Paradox of plankton - the chaotic way out

Ulrike Feudel, University of Oldenburg

The life of species is determined by their growth and death depending on environmental conditions. Particularly, the availability of nutrients is essential for the survival of the species. However, the nutrient availability is not only dependent on what nature offers in a certain region but is largely determined by the existence of other species feeding on the same nutrients. Hence competition of species plays an important role in the time evolution of a community of species in an ecosystem. One of the most famous principles in theoretical ecology is the competition-exclusion principle that states that in equilibrium the number of species which can coexist can not be larger than the number of limiting resources. This is sometimes called the "survival of the fittest", because the best adapted species, which is considered to be the fittest, would win the competition.
However, observations of plankton species in the ocean show that thousands of species can coexist on a rather low number of limiting resources, such as e.g. nitrogen, phosphorous and light. This so-called paradox of plankton illustrates that the competition-exclusion principle of theoretical ecology is not fulfilled in nature, though it is often observed in laboratory experiments. There have been several attempts to solve this problem including spatial and temporal changes in environmental conditions. We illustrate another way of solving the paradox of plankton by showing that coexistence of many species competing for a small number of limiting resources becomes possible if the time evolution of species does not reach an equilibrium, but species coexist in a chaotic manner, so that available nutrients can be shared in a more efficient way.
The lecture does not only include the explanation of the paradox of plankton but offers also an introduction to the basic principles of chaos theory to understand its application to an important problem in ecology.

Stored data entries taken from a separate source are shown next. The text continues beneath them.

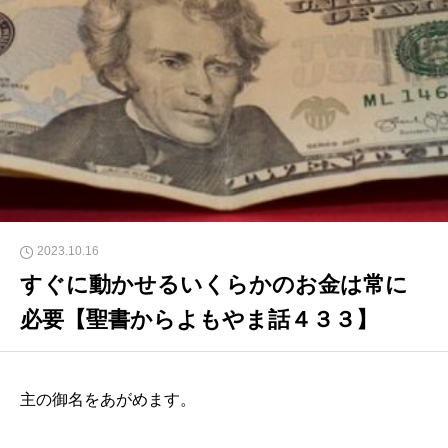
2023.10.16
すぐに動かせるいくらかのお金は常に
必要【聖書からよもやま話４３３】
主の御名をあがめます。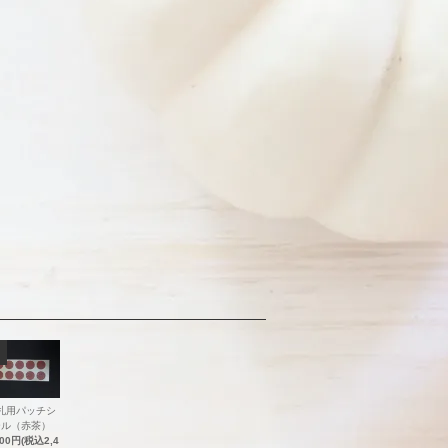
札用パッチシ
ール（赤茶）
200円(税込2,4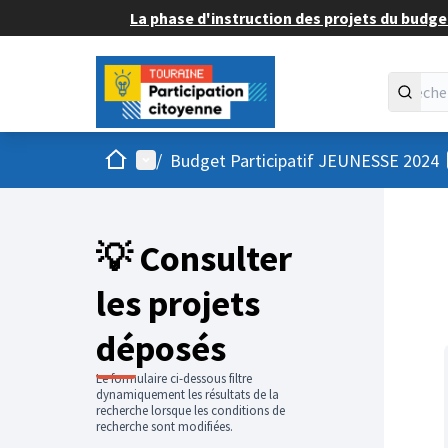
La phase d'instruction des projets du budget
Accueil
Menu principal
/
Budget Participatif JEUNESSE 2024
💡 Consulter
les projets
déposés
Le formulaire ci-dessous filtre
dynamiquement les résultats de la
recherche lorsque les conditions de
recherche sont modifiées.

The unified theory of biodiversity - the neutral way out

Bernd Blasius, University of Oldenburg

The unified theory of biodiversity is a simple mathematical model for explaining the diversity and relative abundance of species in "neutral" ecological communities. Here neutrality refers to the assumption of per capita ecological equivalence among all individuals of a species, and thus it stands in striking contrast to the believe of many ecologists that different species behave in different ways from one another. Notwithstanding neutral theories have been applied successfully to describe empirical patterns in diverse ecosystems, giving rise to a controversial debate of "neutrality vs the niche" in modern ecology.
This lecture will provide a gentle introduction into neutral models. Starting from Hubble's first formulation we will discuss the calculation of species abundance distributions, the comparison to field data and several modern developments of the theory.

Computational Fluid Dynamics I - III

Joachim Peinke, University of Oldenburg

In this contribution, we want to discuss some aspects of how to solve the fundamental equations for fluid mechanics. The fluid problems are commonly described by the Navier Stokes equation, i.e. in terms of a partial differential equation. Although this equation is already an approximation, the solution of it causes serious problems. We want to focus on methods to solve the Navier Stokes equation for technical applications. First we will discuss the principles of different approximations. Then we will discuss some applications for the wind energy issue.
We will in addition introduce the participants into an open source software for solving the Navier Stokes equation, a so-called CFD (computational fluid dynamics) solver.